Cleaning Ears with Cotton Buds

Mothers seem to have an inexplicable obsession with cleaning their children’s ears. Toiletry companies do nothing to change this behaviour by advertising “ear buds”.

The truth is, ear buds are not meant to clean ears at all! Whatever other use they may serve, cleaning ears is not one of them.

The ear canal is lined by very sensitive skin. This skin produces wax of variable colour, smell and taste. Wax serves an important function in moisturising and protecting the ear canal. Dust and debris that enters the ear is trapped in the sticky wax, which is then propelled out of the ear in a natural physiological process.

The problem with cotton buds is that repeated use alters the physiology of the skin. Repetitive trauma from the buds causes the skin to cease propelling the wax outwards, with the result that wax accumulates in the ear canal. Buds also mechanically push the wax deeper into the canal. This sets up a vicious cycle, where the wax now remains trapped in the canal, and the patient feels the need to “clean” the ear. Once the wax is impacted in this manner, the only way to remove it is by physically removing it using special instruments or syringing. This process can be painful, especially if the wax is dry and hard.

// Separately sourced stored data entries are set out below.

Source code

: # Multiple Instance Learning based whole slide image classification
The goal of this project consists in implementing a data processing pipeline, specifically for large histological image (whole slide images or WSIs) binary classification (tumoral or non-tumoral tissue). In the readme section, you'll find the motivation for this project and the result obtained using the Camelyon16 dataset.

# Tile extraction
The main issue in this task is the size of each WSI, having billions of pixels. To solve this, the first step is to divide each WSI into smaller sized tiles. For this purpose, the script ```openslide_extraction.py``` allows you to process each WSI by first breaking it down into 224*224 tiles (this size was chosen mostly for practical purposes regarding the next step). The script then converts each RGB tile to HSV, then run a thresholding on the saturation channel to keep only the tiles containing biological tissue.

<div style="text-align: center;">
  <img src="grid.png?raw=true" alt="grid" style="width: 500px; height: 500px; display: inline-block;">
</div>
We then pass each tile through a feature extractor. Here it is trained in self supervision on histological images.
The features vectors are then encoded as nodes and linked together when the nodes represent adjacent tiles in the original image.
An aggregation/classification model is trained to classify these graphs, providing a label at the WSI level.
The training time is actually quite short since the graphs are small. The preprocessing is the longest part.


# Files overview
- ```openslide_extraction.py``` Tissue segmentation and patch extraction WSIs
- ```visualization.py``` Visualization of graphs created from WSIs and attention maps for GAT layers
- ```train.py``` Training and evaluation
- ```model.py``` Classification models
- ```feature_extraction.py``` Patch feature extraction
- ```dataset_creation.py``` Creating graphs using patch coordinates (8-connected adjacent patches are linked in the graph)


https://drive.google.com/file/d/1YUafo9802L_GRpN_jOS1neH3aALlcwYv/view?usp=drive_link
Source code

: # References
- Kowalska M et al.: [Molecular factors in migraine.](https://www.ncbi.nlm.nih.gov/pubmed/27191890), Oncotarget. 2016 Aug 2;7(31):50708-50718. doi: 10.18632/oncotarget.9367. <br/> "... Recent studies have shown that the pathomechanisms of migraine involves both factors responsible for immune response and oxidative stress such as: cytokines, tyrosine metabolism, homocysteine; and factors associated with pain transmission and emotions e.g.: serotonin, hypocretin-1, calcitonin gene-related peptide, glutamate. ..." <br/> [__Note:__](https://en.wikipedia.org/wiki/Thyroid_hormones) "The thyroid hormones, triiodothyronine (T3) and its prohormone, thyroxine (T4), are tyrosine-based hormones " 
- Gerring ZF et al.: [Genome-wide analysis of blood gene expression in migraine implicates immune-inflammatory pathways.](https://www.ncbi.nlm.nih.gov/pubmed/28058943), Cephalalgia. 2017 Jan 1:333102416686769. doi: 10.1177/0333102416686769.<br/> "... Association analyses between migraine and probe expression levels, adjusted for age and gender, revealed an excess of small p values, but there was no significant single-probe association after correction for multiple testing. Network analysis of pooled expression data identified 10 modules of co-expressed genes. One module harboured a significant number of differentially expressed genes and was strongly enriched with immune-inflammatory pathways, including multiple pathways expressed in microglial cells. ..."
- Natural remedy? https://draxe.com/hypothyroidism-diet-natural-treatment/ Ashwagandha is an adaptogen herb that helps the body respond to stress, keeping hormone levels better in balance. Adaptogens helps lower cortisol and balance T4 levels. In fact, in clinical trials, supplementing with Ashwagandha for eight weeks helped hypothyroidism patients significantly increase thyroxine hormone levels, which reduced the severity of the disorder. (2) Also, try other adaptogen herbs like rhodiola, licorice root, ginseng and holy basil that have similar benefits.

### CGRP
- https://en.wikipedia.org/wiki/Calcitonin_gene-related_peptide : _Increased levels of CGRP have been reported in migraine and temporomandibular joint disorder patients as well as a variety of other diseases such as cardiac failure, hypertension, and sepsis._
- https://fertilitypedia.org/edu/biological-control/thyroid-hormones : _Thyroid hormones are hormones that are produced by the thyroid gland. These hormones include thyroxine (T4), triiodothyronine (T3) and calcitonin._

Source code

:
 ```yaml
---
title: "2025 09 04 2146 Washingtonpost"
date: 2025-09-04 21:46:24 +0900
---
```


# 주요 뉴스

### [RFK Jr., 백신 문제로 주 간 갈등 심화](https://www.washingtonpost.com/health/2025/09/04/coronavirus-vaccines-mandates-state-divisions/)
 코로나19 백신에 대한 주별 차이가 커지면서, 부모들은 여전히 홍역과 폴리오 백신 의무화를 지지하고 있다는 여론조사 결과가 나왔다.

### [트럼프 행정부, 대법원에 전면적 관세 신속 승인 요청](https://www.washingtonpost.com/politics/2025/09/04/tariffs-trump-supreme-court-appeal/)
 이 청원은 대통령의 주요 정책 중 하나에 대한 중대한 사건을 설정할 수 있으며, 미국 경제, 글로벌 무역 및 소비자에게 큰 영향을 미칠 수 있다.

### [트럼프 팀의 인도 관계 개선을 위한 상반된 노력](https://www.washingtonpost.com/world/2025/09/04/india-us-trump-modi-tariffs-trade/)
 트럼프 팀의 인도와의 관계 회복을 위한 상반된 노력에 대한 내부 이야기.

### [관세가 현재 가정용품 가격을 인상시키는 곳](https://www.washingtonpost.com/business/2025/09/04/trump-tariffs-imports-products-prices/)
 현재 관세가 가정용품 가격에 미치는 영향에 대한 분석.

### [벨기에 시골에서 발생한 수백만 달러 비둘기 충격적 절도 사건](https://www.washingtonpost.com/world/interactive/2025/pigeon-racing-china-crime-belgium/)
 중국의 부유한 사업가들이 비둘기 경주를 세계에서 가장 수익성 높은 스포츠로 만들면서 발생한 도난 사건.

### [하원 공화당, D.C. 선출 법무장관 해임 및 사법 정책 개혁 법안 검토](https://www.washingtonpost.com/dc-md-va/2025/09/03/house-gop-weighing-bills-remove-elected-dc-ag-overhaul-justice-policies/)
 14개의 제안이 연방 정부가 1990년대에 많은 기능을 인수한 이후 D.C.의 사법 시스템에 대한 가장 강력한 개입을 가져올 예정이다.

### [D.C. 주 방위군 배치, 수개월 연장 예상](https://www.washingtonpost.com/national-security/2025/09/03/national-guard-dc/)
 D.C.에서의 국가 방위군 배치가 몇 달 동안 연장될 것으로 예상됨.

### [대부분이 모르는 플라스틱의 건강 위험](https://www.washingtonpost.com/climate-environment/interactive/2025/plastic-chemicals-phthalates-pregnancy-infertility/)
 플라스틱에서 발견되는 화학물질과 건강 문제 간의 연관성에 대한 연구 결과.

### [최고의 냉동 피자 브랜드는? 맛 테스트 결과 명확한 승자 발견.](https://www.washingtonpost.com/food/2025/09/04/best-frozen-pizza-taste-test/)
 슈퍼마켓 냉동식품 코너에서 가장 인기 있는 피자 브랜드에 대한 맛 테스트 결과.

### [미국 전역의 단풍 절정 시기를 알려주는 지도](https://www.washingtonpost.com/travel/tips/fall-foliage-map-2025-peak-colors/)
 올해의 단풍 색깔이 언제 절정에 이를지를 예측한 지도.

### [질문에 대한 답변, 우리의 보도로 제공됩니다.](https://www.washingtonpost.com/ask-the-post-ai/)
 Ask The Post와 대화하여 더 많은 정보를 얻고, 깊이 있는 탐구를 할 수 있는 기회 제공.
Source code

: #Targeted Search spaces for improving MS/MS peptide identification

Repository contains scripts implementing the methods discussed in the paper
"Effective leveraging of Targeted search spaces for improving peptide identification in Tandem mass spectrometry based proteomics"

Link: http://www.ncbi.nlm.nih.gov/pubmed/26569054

The truth is that nature, God or evolution (whichever you believe), blessed us with wax glands, and the means to clean it out bu natural means. I always tell my patients that if we were meant to “clean” our ears by pushing things into them, one of our fingers would be designed for this purpose!

To summarise, do not use cotton buds to clean your or your children’s ears. If you really must, use a soft cloth to clean the outside of the ear only. If wax has already become impacted, sweet oil, olive oil, or any commercially available wax removal solution may soften it sufficiently for it to come out naturally. Failing this, a visit to your ENT will resolve the problem.